JOB - Can you format the lines from the start of the records through the line holding "证，要挑选强度较高且自己容易记住的密码。", inclusive, as a Markdown table with the columns Number and Line Text, leaving out any blank lines?

RECORDS FOR PROCESSING -
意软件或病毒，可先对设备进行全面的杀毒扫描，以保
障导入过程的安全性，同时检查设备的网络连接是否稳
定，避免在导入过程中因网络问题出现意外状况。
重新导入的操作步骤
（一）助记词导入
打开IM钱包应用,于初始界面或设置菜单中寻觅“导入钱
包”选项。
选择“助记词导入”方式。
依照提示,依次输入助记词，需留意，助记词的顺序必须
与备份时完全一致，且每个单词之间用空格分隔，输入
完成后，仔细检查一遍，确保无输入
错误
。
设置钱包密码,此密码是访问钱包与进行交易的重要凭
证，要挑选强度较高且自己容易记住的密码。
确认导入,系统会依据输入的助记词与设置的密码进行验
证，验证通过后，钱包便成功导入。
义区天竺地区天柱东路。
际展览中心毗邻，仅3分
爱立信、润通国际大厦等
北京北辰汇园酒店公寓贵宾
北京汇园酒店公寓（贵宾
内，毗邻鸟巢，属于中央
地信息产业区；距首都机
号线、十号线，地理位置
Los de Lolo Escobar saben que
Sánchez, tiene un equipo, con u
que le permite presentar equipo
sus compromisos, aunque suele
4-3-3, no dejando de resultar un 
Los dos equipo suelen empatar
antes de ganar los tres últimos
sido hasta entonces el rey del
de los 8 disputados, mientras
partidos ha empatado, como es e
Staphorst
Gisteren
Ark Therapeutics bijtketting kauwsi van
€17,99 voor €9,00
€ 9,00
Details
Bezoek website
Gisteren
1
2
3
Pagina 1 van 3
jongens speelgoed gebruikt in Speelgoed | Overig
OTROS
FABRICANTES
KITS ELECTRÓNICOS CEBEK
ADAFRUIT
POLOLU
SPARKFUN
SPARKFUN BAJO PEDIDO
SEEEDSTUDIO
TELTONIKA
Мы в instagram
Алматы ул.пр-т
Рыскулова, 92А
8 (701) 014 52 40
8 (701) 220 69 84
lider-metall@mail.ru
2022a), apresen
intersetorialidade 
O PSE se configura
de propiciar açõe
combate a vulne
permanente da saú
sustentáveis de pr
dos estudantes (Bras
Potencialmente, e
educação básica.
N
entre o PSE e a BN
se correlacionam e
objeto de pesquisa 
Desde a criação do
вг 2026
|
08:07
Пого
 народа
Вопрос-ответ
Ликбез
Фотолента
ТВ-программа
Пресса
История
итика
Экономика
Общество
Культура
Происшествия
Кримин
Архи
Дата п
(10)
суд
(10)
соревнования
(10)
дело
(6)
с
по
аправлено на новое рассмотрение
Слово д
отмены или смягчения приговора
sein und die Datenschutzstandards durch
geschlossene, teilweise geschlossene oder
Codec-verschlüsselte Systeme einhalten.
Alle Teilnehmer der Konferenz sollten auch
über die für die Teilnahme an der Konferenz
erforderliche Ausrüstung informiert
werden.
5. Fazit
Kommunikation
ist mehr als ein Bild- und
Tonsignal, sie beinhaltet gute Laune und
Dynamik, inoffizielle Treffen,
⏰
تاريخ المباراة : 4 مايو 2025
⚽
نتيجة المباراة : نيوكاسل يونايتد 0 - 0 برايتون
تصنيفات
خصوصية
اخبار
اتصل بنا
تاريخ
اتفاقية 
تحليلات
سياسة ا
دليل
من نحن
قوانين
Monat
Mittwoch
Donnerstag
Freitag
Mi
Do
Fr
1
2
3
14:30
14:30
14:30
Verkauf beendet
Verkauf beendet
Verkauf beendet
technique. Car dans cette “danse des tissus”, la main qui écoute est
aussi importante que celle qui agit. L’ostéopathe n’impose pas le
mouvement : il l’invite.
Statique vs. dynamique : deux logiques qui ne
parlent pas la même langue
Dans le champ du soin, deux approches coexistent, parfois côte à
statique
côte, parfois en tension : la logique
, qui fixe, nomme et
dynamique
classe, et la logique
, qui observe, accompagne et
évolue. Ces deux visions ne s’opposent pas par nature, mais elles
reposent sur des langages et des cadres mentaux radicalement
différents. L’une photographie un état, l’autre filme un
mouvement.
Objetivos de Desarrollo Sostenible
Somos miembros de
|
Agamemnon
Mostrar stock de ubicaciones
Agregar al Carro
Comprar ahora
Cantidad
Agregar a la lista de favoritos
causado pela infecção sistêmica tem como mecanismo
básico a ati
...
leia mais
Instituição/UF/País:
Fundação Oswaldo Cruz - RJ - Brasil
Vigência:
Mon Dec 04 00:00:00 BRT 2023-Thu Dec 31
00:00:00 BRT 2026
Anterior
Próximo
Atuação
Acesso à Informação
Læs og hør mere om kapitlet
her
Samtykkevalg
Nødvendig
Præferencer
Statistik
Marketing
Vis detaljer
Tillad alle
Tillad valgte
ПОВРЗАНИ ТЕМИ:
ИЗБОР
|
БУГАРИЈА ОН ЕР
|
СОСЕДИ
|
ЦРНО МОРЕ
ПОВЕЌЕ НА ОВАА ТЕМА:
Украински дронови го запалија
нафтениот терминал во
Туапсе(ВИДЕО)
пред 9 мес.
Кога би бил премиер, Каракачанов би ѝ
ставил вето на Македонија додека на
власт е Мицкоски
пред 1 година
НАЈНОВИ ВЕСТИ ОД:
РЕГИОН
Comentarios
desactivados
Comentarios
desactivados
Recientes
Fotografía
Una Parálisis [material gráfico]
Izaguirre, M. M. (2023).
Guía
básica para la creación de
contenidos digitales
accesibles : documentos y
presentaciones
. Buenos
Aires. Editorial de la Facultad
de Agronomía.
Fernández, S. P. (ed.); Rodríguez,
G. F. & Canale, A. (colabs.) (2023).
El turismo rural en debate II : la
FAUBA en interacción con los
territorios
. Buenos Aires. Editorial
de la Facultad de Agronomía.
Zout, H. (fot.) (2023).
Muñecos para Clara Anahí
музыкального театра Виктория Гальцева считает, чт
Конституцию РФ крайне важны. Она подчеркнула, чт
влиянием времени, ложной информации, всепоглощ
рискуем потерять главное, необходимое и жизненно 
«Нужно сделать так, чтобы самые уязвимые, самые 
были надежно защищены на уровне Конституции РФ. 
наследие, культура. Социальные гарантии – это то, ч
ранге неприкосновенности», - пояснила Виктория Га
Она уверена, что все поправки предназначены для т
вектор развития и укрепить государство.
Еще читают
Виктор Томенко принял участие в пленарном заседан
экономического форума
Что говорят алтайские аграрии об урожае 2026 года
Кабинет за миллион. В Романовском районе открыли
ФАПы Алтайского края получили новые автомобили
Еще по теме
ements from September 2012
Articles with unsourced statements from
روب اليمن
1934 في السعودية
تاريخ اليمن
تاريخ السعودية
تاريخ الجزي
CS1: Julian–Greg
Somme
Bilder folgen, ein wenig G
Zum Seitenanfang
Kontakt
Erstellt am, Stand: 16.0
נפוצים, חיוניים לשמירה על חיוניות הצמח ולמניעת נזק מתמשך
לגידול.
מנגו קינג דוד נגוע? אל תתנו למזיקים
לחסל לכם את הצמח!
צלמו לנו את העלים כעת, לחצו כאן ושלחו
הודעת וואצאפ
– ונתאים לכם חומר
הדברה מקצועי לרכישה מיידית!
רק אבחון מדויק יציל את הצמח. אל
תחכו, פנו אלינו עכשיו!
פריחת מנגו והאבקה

TASK ANSWER -
| Number | Line Text |
|---|---|
| 1 | 意软件或病毒，可先对设备进行全面的杀毒扫描，以保 |
| 2 | 障导入过程的安全性，同时检查设备的网络连接是否稳 |
| 3 | 定，避免在导入过程中因网络问题出现意外状况。 |
| 4 | 重新导入的操作步骤 |
| 5 | （一）助记词导入 |
| 6 | 打开IM钱包应用,于初始界面或设置菜单中寻觅“导入钱 |
| 7 | 包”选项。 |
| 8 | 选择“助记词导入”方式。 |
| 9 | 依照提示,依次输入助记词，需留意，助记词的顺序必须 |
| 10 | 与备份时完全一致，且每个单词之间用空格分隔，输入 |
| 11 | 完成后，仔细检查一遍，确保无输入 |
| 12 | 错误 |
| 13 | 。 |
| 14 | 设置钱包密码,此密码是访问钱包与进行交易的重要凭 |
| 15 | 证，要挑选强度较高且自己容易记住的密码。 |